Structural Changes: Finally, most of the more effective possible changes lie not in significant legislative tinkering, but rather in interstitial structural and operational reforms that improve the audit and oversight process without fundamentally altering the capabilities of NSA or the IC organizations. Here are a few, listed just in bullet point form, that might be worth thinking about:

  • Make the NSA Inspector General, a presidential appointment, with Senate confirmation;
  • Require statutorily, the appointment of an NSA Civil Liberties & Privacy Officer;
  • Change the jurisdiction of the Privacy and Civil Liberties Oversight Board to include all intelligence activities, not just those with a counter-terrorism focus;
  • Create panels of cleared external reviewers for consultation by the DNI regarding new programs;
  • Institutionalize privacy and civil liberties concerns by making it a factor in performance reviews; and
  • Have the DNI annually report in a public forum on privacy and civil liberties matters.  

Congressional Action

One final point, more about Congress and its role than the NSA.  Since the mid-1970s, with the reforms prompted by the Church and Pike Committee investigations we in America have been engaged in an experiment — an experiment to see whether it is possible for a country like America to have covert operations under law—or, to coin a phrase, whether we can have intelligence collections within the bounds of democracy.
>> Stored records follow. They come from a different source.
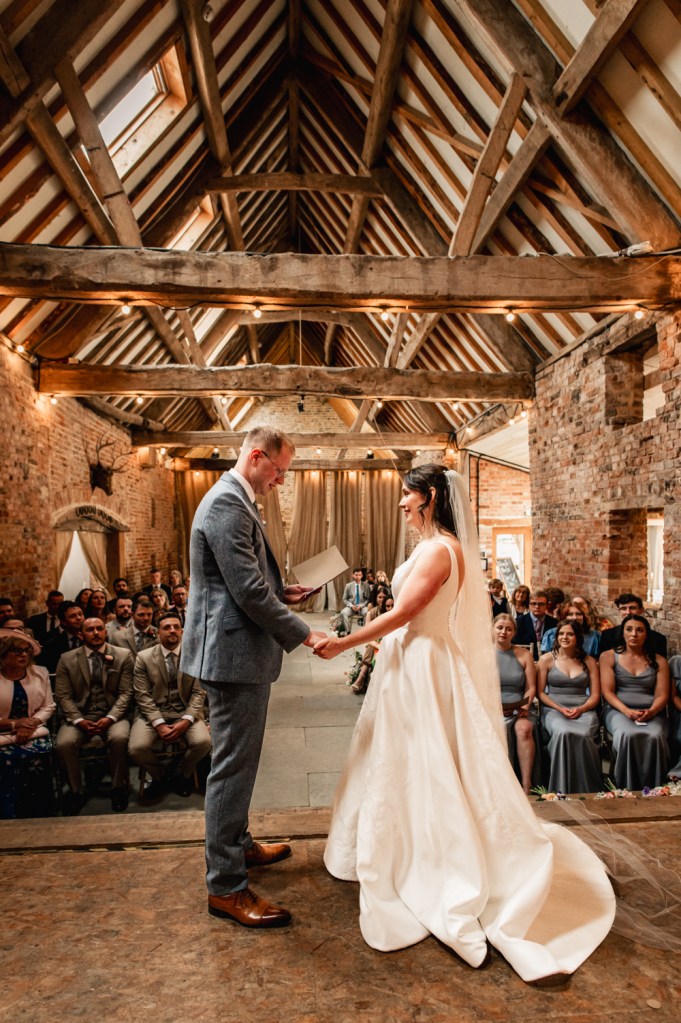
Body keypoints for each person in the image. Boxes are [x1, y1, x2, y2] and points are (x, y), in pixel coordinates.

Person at [314, 464, 614, 983]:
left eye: (407, 496)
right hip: (411, 660)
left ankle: (429, 856)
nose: (402, 505)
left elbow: (406, 612)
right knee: (399, 756)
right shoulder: (434, 545)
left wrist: (343, 643)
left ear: (430, 496)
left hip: (424, 662)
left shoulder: (439, 550)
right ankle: (394, 837)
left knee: (429, 759)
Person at [181, 426, 326, 929]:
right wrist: (305, 634)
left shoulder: (237, 498)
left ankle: (238, 845)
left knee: (240, 761)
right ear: (257, 456)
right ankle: (225, 886)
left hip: (238, 650)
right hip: (231, 655)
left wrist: (282, 591)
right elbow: (245, 591)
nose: (280, 481)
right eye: (279, 471)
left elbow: (237, 580)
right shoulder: (226, 503)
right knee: (231, 768)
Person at [55, 617, 134, 814]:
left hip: (113, 714)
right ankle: (76, 791)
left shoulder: (122, 655)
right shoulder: (67, 659)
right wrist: (79, 720)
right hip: (80, 715)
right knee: (64, 743)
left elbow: (126, 693)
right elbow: (63, 695)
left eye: (100, 629)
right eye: (90, 630)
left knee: (119, 738)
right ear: (81, 635)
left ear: (106, 632)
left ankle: (118, 787)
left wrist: (110, 718)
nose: (96, 633)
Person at [129, 612, 211, 801]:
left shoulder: (195, 655)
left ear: (183, 631)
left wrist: (186, 720)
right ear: (158, 633)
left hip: (186, 712)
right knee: (136, 748)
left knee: (203, 742)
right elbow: (142, 695)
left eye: (176, 627)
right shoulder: (144, 657)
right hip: (153, 713)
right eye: (166, 627)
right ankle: (161, 775)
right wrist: (158, 724)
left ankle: (181, 772)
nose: (172, 630)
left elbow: (199, 692)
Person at [600, 615, 670, 790]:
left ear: (646, 634)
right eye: (629, 629)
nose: (634, 634)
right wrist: (626, 711)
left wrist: (652, 711)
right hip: (618, 710)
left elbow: (662, 694)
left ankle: (654, 787)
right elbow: (607, 692)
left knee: (654, 735)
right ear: (622, 633)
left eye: (640, 630)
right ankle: (625, 786)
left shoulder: (659, 661)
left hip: (652, 712)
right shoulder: (608, 656)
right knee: (627, 734)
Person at [537, 620, 603, 794]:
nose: (564, 637)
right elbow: (541, 693)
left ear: (578, 638)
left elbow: (595, 695)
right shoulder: (546, 660)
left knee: (584, 734)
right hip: (554, 708)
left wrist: (581, 709)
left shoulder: (589, 662)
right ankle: (561, 785)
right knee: (563, 732)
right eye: (561, 634)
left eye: (570, 634)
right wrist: (559, 709)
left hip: (584, 708)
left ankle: (587, 787)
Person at [0, 629, 56, 819]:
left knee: (39, 755)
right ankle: (9, 814)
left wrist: (30, 724)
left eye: (26, 650)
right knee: (5, 760)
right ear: (3, 653)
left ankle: (40, 812)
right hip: (2, 735)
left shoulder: (40, 673)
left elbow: (49, 706)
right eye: (16, 650)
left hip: (35, 731)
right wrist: (16, 724)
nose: (23, 654)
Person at [492, 613, 538, 794]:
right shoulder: (483, 654)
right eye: (499, 628)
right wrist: (494, 708)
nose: (503, 632)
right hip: (492, 707)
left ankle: (527, 785)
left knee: (524, 729)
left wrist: (524, 706)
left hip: (520, 707)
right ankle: (501, 785)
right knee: (496, 730)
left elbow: (531, 687)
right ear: (492, 629)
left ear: (514, 633)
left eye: (508, 629)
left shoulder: (524, 655)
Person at [349, 591, 392, 695]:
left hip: (387, 640)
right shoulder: (372, 613)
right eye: (379, 597)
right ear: (375, 598)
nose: (381, 599)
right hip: (375, 640)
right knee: (371, 646)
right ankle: (362, 677)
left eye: (384, 597)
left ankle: (362, 677)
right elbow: (367, 634)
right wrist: (377, 644)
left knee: (373, 646)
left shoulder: (392, 613)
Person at [599, 593, 667, 656]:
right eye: (623, 608)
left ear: (641, 610)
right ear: (619, 611)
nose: (628, 612)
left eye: (632, 608)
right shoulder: (607, 636)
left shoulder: (658, 639)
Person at [37, 600, 84, 674]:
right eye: (73, 616)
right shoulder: (52, 644)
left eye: (80, 614)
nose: (78, 618)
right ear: (63, 622)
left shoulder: (90, 639)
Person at [513, 591, 557, 660]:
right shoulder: (518, 622)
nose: (537, 607)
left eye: (541, 604)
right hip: (523, 659)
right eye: (533, 603)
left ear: (547, 605)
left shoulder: (554, 623)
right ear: (529, 605)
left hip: (548, 660)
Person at [339, 568, 371, 634]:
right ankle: (348, 632)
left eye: (359, 575)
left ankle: (365, 632)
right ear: (353, 575)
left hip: (362, 606)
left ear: (362, 576)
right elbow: (344, 599)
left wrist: (361, 605)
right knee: (343, 613)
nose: (358, 577)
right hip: (351, 606)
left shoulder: (366, 586)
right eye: (356, 575)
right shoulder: (348, 586)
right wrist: (351, 605)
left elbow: (368, 599)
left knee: (367, 612)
To my mind the system of delegated transparency, where Congress stands in for the general public, has worked reasonably well–allowing us to use intelligence capabilities while minimizing the risks of abuse of law. Today, however, thanks to the Snowden disclosures, that system is under assault. Most who challenge the system do so from the best of motives. But there are some whose calls for transparency mask the intention of diminishing American capabilities. 

And that means that in this post-Snowden era, this House Intelligence Committee (and its Senate counterpart) bear a great responsibility.  To them falls the task of defending the integrity of our current system of intelligence oversight.  While we have discussed possible reforms to the NSA’s programs, both legislative and structural, the critical insight is that, despite the hue and cry, the system is not badly broken. In can be improved, but in the main it has produced a reasonably effective system of oversight that, if the public record is an accurate reflection, resulted in precious little abuse of the sort we ought to fear.

Congress should be proud of that record and of your role in creating it. Can the Intelligence Committees, perhaps, do a better job of oversight? No doubt. But in the end, notwithstanding the calls for reform and the many plausible reforms you might consider, this Committee should defend the essential structure of our current system. And that, in the end, means rejecting most calls for wholesale reform and complete transparency, and, instead, defending the role of graduated or delegated oversight.